The Passing of Panmonjom
The name, Panmunjom, brings vivid images to the minds of Korean War veterans old enough to remember what happened there more than fifty years ago.
In an earlier article discussing the threat North Korea poses to the rest of the world (“Only Pre-emptive Attack Can Halt N. Korea,” DefenseWatch, Jan. 1, 2003), I detailed the infamous incident that happened near Panmunjom on Aug. 18, 1976, when North Korean soldiers brutally murdered two American officers and injured another eight Gis with an axe near the Bridge-of-No-Return. In that article, I also described a whole series of incidents initiated by North Korea in decades past that were designed in one way or another to humiliate the United States and bolster North Korea’s self-image at home and her stature among so-called nonaligned nations around the world.
The United States currently has 27,000 troops deployed in South Korea. These troops serve alongside South Korean fighting forces, and form a buffer between the million-man North Korean army stationed along the Demilitarized Zone (DMZ) separating the communist regime from the Republic of South Korea.
Until Nov. 1, 2004, the United States also stationed 225 soldiers at Panmunjom, reinforcing a similar sized contingent of South Korean troops that made up the Joint Security Battalion. These troops were thought of as a trip-wire against any advancing North Korean units, signaling instant and devastating retaliation by U.S. and South Korean forces. The key, however, was that by tripping this wire, North Korea would have attacked the United States directly, which would open the floodgates to the full retaliatory capability of the United States.
In “my 2003 article, I argued that unless we pre-emptively neutralized North Korea’s ability to use its well-documented biological, chemical, and nuclear arsenals, sooner or later, North Korea would attack, completely bypassing the small Panmunjom garrison. Such an attack conceivably would involve North Korea wreaking biological and chemical havoc all along the DMZ and well into South Korea itself, paving the way for the million-man behemoth to overrun any remaining resistance – all the while holding her nuclear arsenal in reserve to discourage the United States from using its own nukes to even things out.
While we cannot know this for certain, of course, it’s a pretty fair bet that we don’t really need the small Panmunjom garrison any more. The South Korean military has steadily improved in technology and combat performance over the years even as North Korea’s economy has imploded. Many experts now believe that Penmunjom has become an empty symbol. Since the United States is in the process of cutting back its South Korean troop strength by 9,000 soldiers, now is a good time to remove the Panmunjom contingent as well.
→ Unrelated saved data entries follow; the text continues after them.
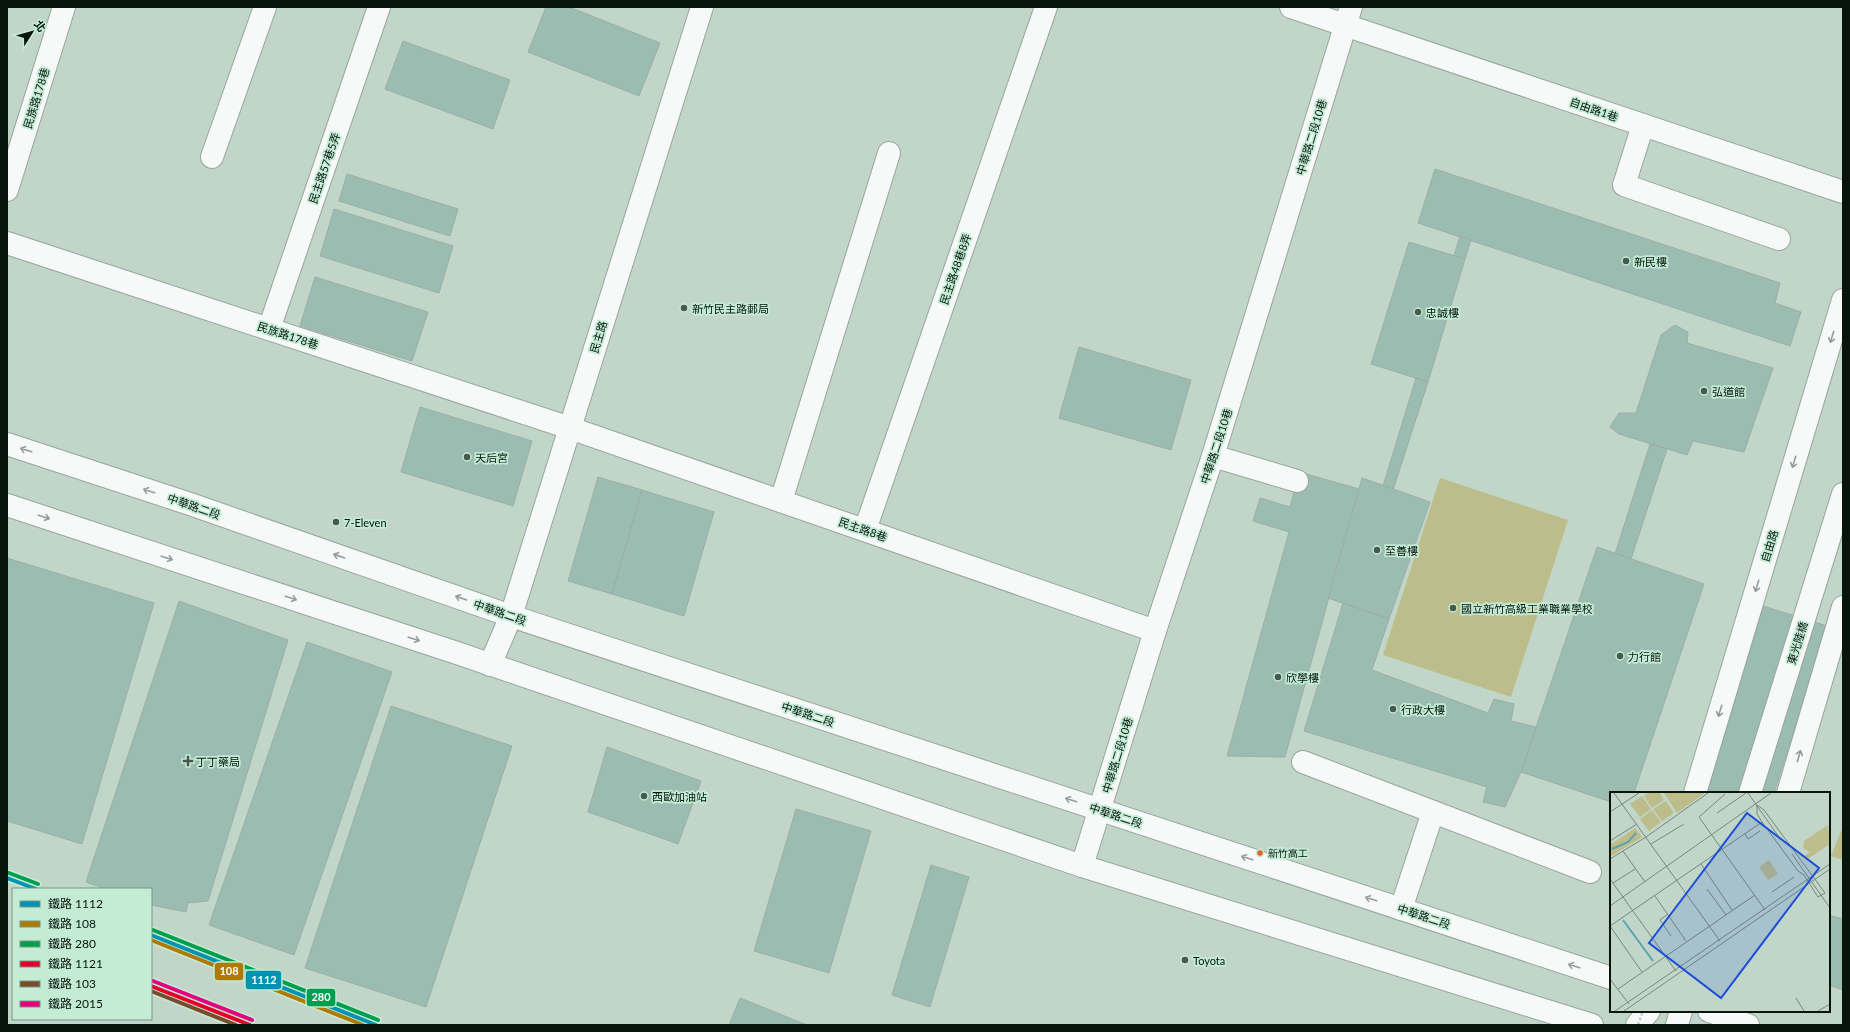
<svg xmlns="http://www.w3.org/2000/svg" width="1850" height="1032" viewBox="0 0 1850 1032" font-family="Lato,'Noto Sans TC',sans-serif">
	<rect width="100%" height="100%" fill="#c1d6c9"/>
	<g fill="#bcbd8a">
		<path d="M1440 478 1568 520 1511 697 1383 655Z"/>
		<path d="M1843 826V860L1831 856Z"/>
	</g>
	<g fill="#9abcb1" stroke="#9caea7">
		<path d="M546 7H569L660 43 639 96 528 52Z"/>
		<path d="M403 41 510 80 493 129 385 89Z"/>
		<path d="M1435 169 1780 283 1775 303 1801 312 1790 346 1418 223Z"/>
		<path d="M347 174 458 209 450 236 339 201Z"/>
		<path d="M334 209 453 246 439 293 320 256Z"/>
		<path d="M1460 236 1471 240 1465 259 1454 256Z"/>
		<path d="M1409 242 1465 259 1428 382 1371 364Z"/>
		<path d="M315 277 428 312 412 361 300 326Z"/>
		<path d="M1675 325 1688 332 1687 343 1773 368 1744 452 1693 441 1687 455 1619 434 1610 427 1619 413H1636L1661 335Z"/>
		<path d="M1079 347 1191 380 1171 450 1059 418Z"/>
		<path d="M1416 378 1428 382 1393 490 1383 486Z"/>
		<path d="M420 407 532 441 513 506 401 472Z"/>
		<path d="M1650 444 1667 449 1631 559 1615 554Z"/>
		<path d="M1299 472 1359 489 1285 757 1227 756 1289 532 1253 521 1260 498 1290 507Z"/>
		<path d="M598 477 642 490 612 594 568 581Z"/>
		<path d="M1362 478 1430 502 1389 619 1328 598Z"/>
		<path d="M642 490 714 512 684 616 612 594Z"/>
		<path d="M1597 547 1704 584 1634 793H1611V802L1521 772Z"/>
		<path d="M7 558 154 603 82 844 7 821Z"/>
		<path d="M179 601 288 640 208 901 188 903 186 912 151 905V889H106L86 882Z"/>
		<path d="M1343 603 1389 619 1372 670 1488 713 1494 699 1514 704 1511 721 1536 727 1521 772 1505 807 1483 802 1487 787 1304 731Z"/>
		<path d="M1763 606 1827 626 1774 793H1705Z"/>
		<path d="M307 642 392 672 294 955 209 925Z"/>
		<path d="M391 706 512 746 426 1007 305 968Z"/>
		<path d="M607 747 701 781 678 844 588 812Z"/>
		<path d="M796 809 871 831 829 973 754 951Z"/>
		<path d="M931 865 969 877 930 1007 892 995Z"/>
		<path d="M1829 915 1843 919V990L1829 985Z"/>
		<path d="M740 998 807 1025H729Z"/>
	</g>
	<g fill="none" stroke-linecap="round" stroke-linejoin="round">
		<defs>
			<g id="minor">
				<path d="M1291 7 1843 192"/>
				<path d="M1643 125 1624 185 1779 239"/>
				<path d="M212 157 265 7"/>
				<path d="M7 190 64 7"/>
				<path d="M7 243 570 428 1155 631"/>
				<path d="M269 329 379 7"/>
				<path d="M7 444 193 505 511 616 1611 978"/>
				<path d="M1213 456 1297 481"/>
				<path d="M781 501 889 153"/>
				<path d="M7 505 457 653 1082 866 1592 1025"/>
				<path d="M865 530 1046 7"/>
				<path d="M490 665 511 616 702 7"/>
				<path d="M1303 762 1590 872"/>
				<path d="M1695 793 1843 300"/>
				<path d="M1750 793 1843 494"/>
				<path d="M1788 793 1843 607"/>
				<path d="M1082 866 1155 631 1213 456 1351 7"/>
				<path d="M1401 909 1433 812"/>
				<path d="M1709 1011 1748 1025"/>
				<path d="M1637 1025 1649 1011"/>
				<path d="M1677 1025 1681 1011"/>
			</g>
		</defs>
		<use href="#minor" stroke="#96a69c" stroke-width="24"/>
		<g stroke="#c8ceca" stroke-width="2.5" stroke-dasharray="3 2" stroke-linecap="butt">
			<path d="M1359 82 1360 88"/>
			<path d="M1182 640 1191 643"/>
			<path d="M1611 913 1603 910 1599 926 1611 930"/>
		</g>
		<use href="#minor" stroke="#f6f9f7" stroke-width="22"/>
		<path stroke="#c8ceca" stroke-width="2.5" stroke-dasharray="3 2" stroke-linecap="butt" d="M1638 1025 1643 1011"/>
		<defs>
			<g id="rail-1">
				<path d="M7 878 36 889"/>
				<path d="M151 935 376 1025"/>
			</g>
			<path id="rail-2" d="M151 940 363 1025"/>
			<g id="rail-3">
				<path d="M9 873 38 884"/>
				<path d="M153 930 378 1020"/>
			</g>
			<path id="rail-4" d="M151 986 250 1025"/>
			<path id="rail-5" d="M151 991 236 1025"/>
			<path id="rail-6" d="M153 981 252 1020"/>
		</defs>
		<use href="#rail-1" stroke="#c4ecd5" stroke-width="7"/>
		<use href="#rail-2" stroke="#c4ecd5" stroke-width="7"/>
		<use href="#rail-3" stroke="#c4ecd5" stroke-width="7"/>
		<use href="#rail-4" stroke="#c4ecd5" stroke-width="7"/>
		<use href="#rail-5" stroke="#c4ecd5" stroke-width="7"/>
		<use href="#rail-6" stroke="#c4ecd5" stroke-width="7"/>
		<use href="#rail-1" stroke="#0193b1" stroke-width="4"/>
		<use href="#rail-2" stroke="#af7a04" stroke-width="4"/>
		<use href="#rail-3" stroke="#009f4e" stroke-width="4"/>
		<use href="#rail-4" stroke="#e4002b" stroke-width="4"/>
		<use href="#rail-5" stroke="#7a4b2a" stroke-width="4"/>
		<use href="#rail-6" stroke="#e5007d" stroke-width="4"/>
	</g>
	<defs><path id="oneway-shaft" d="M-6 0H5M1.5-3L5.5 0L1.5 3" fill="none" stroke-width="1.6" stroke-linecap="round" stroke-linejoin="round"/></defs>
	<g stroke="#969d99">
		<use href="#oneway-shaft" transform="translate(1832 337) rotate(107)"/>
		<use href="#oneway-shaft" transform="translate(26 450) rotate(-162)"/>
		<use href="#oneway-shaft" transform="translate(1794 462) rotate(107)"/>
		<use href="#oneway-shaft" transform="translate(149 491) rotate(-162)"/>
		<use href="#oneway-shaft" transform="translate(44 517) rotate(18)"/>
		<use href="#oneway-shaft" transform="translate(339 556) rotate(-161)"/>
		<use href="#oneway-shaft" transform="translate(167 558) rotate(18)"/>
		<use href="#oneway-shaft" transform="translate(1757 586) rotate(107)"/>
		<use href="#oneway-shaft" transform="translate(291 598) rotate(18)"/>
		<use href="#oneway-shaft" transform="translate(461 598) rotate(-161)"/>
		<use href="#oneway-shaft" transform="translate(414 639) rotate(18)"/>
		<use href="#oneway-shaft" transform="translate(1720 711) rotate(107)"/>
		<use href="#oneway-shaft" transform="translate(1799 756) rotate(-74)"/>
		<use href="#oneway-shaft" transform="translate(1071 800) rotate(-162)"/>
		<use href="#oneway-shaft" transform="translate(1247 858) rotate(-162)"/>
		<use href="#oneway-shaft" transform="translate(1371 899) rotate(-162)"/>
		<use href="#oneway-shaft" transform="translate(1574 966) rotate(-162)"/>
	</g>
	<g fill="#47584e" stroke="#c4ecd5" stroke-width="1.5">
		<circle cx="1626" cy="261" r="4"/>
		<circle cx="684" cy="308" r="4"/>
		<circle cx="1418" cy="312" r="4"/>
		<circle cx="1704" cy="391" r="4"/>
		<circle cx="467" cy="457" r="4"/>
		<circle cx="336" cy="522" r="4"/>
		<circle cx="1377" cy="550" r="4"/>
		<circle cx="1453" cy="608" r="4"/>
		<circle cx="1620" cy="656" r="4"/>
		<circle cx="1278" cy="677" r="4"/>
		<circle cx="1393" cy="709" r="4"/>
		<path d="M186 755h4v4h4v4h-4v4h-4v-4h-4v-4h4z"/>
		<circle cx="644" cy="796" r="4"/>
		<circle cx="1185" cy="960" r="4"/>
	</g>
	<circle fill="#e66121" stroke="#c4ecd5" stroke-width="1.5" cx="1260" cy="853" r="3.5"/>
	<g text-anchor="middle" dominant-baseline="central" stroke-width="3.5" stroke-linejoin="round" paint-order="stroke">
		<g font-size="10" fill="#06140c" stroke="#c4ecd5" text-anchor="start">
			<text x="1268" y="853">新竹高工</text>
		</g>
		<g font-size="11" fill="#06140c" stroke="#c4ecd5">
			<text transform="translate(36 98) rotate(-73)">民族路178巷</text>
			<text transform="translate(1594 109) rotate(19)">自由路1巷</text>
			<text transform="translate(1311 137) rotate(-73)">中華路二段10巷</text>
			<text transform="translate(324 168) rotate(-71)">民主路57巷5弄</text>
			<text transform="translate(955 269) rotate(-71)">民主路48巷8弄</text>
			<text transform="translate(288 335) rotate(18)">民族路178巷</text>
			<text transform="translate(598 337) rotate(-73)">民主路</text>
			<text transform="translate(1216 446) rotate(-72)">中華路二段10巷</text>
			<text transform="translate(194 506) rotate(19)">中華路二段</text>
			<text transform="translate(863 529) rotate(19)">民主路8巷</text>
			<text transform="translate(1769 546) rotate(-73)">自由路</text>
			<text transform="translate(500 612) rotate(19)">中華路二段</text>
			<text transform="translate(1797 643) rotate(-73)">東光陸橋</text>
			<text transform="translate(808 714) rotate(18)">中華路二段</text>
			<text transform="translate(1117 755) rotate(-73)">中華路二段10巷</text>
			<text transform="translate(1116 815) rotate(18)">中華路二段</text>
			<text transform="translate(1424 916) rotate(18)">中華路二段</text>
		</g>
		<g font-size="11" fill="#06140c" stroke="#c4ecd5" text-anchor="start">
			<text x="1634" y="261">新民樓</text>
			<text x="692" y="308">新竹民主路郵局</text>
			<text x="1426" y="312">忠誠樓</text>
			<text x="1712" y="391">弘道館</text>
			<text x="475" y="457">天后宮</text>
			<text x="344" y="522">7-Eleven</text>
			<text x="1385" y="550">至善樓</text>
			<text x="1461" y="608">國立新竹高級工業職業學校</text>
			<text x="1628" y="656">力行館</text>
			<text x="1286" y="677">欣學樓</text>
			<text x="1401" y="709">行政大樓</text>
			<text x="196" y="761">丁丁藥局</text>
			<text x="652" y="796">西歐加油站</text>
			<text x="1193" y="960">Toyota</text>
		</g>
	</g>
	<g transform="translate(1610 792)">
		<rect width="220" height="220" fill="#c1d6c9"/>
		<path d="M38 1H50L54 8 42 16 34 4ZM54 1H95L67 21ZM32 4 41 17 30 25 20 12ZM56 9 64 21 52 29 43 17ZM42 18 51 30 39 39 30 27ZM218 33 220 52 196 68 194 64 200 60 193 56 194 49ZM25 36 32 45 0 65V53ZM159 68 168 82 158 88 149 75Z" fill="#bcbd8a"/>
		<path fill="none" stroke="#5ca2af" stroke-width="2" d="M2 57 18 50 26 41M13 128 43 169"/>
		<path fill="none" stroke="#76887d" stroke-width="1" d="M4 1 110 149M138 1 171 48M115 2 89 25 155 118M147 13 154 18 215 101 208 105 194 83 188 79 152 30 147 22ZM0 20 29 1M107 21 136 1M135 42 138 47 150 39M0 49 27 32M41 52 74 32M13 59 35 90M182 62 220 116M0 67 36 45 98 1M91 72 122 118M0 87 66 179M3 91 25 77M97 97 116 123M162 100 184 85M45 104 76 149M0 114 161 1M58 122 50 128 61 144M32 180 0 134 152 30M0 187 19 212M8 197 145 103M186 206 194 219M5 219 220 72M14 219 220 77M208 219 220 212"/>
		<path fill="#1d4ed8" fill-opacity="0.15" stroke="#1d4ed8" stroke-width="2" d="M137 21 209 76 111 206 39 151Z"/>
		<rect width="220" height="220" fill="none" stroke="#06140c" stroke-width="2"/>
	</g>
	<g stroke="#c4ecd5" stroke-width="1.5">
		<rect x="214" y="962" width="30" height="19" rx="4" fill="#af7a04"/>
		<rect x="245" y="970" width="37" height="20" rx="4" fill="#0193b1"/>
		<rect x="306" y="988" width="30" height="19" rx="4" fill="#009f4e"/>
	</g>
	<g font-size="11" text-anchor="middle" font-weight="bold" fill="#fff">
		<text x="229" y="975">108</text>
		<text x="264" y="984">1112</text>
		<text x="321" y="1001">280</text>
	</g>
	<rect width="1850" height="1032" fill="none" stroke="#06140c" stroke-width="16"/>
	<rect x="12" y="888" width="140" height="132" fill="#c4ecd5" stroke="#789685"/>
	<rect x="20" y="901" width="20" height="6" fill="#0193b1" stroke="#789685"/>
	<text x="48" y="908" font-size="12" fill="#06140c">鐵路 1112</text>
	<rect x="20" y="921" width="20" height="6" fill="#af7a04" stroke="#789685"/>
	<text x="48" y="928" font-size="12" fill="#06140c">鐵路 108</text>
	<rect x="20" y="941" width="20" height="6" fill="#009f4e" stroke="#789685"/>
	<text x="48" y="948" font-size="12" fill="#06140c">鐵路 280</text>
	<rect x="20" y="961" width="20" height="6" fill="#e4002b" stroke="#789685"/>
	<text x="48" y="968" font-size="12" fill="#06140c">鐵路 1121</text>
	<rect x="20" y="981" width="20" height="6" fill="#7a4b2a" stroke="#789685"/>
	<text x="48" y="988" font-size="12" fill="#06140c">鐵路 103</text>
	<rect x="20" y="1001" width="20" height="6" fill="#e5007d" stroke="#789685"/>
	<text x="48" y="1008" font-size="12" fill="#06140c">鐵路 2015</text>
	<g transform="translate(32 32) rotate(53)" stroke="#c4ecd5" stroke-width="3" paint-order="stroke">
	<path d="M0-3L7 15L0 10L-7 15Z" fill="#06140c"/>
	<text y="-6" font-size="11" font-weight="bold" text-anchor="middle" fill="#06140c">北</text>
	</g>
</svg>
Because the United States does not appear ready at this point to implement the pre-emptive actions I identified in my earlier article, it has become even more important to know what is happening behind the DMZ. The National Reconnaissance Office is using its satellite imaging capability as thoroughly as possible, and since the Soviet Union no longer poses a threat, it can concentrate its imaging and surveillance satellites on North Korea.
But the intelligence collected by the NRO satellites takes its own time to filter down to the battalion level, and so the 2nd Infantry Division’s 102nd Military Intelligence Battalion has taken up the task of local aerial reconnaissance, using the Shadow 200 Tactical UAV. The program was actually initiated about a year ago, but mechanical problems and several crashes put the program on hold while they worked the bugs out of the system.
These UAVs now patrol all along the southern side of the DMZ between 10,000 and 14,000 feet altitude. They take occasional bullets, but they are difficult to hit and capable of withstanding a lot of damage. They can’t help us prevent a biological and chemical attack, but they can give us immediate real-time information on troop movements and other elements that just might give us the edge we need in the event of a wholesale biological and chemical attack in the coming months.
So while Panmunjom is no longer Ground Zero in the decades-old military standoff on the Korean peninsula, a smaller U.S. military force remains on constant alert with its South Korean partners along a DMZ that is still a dangerous flashpoint.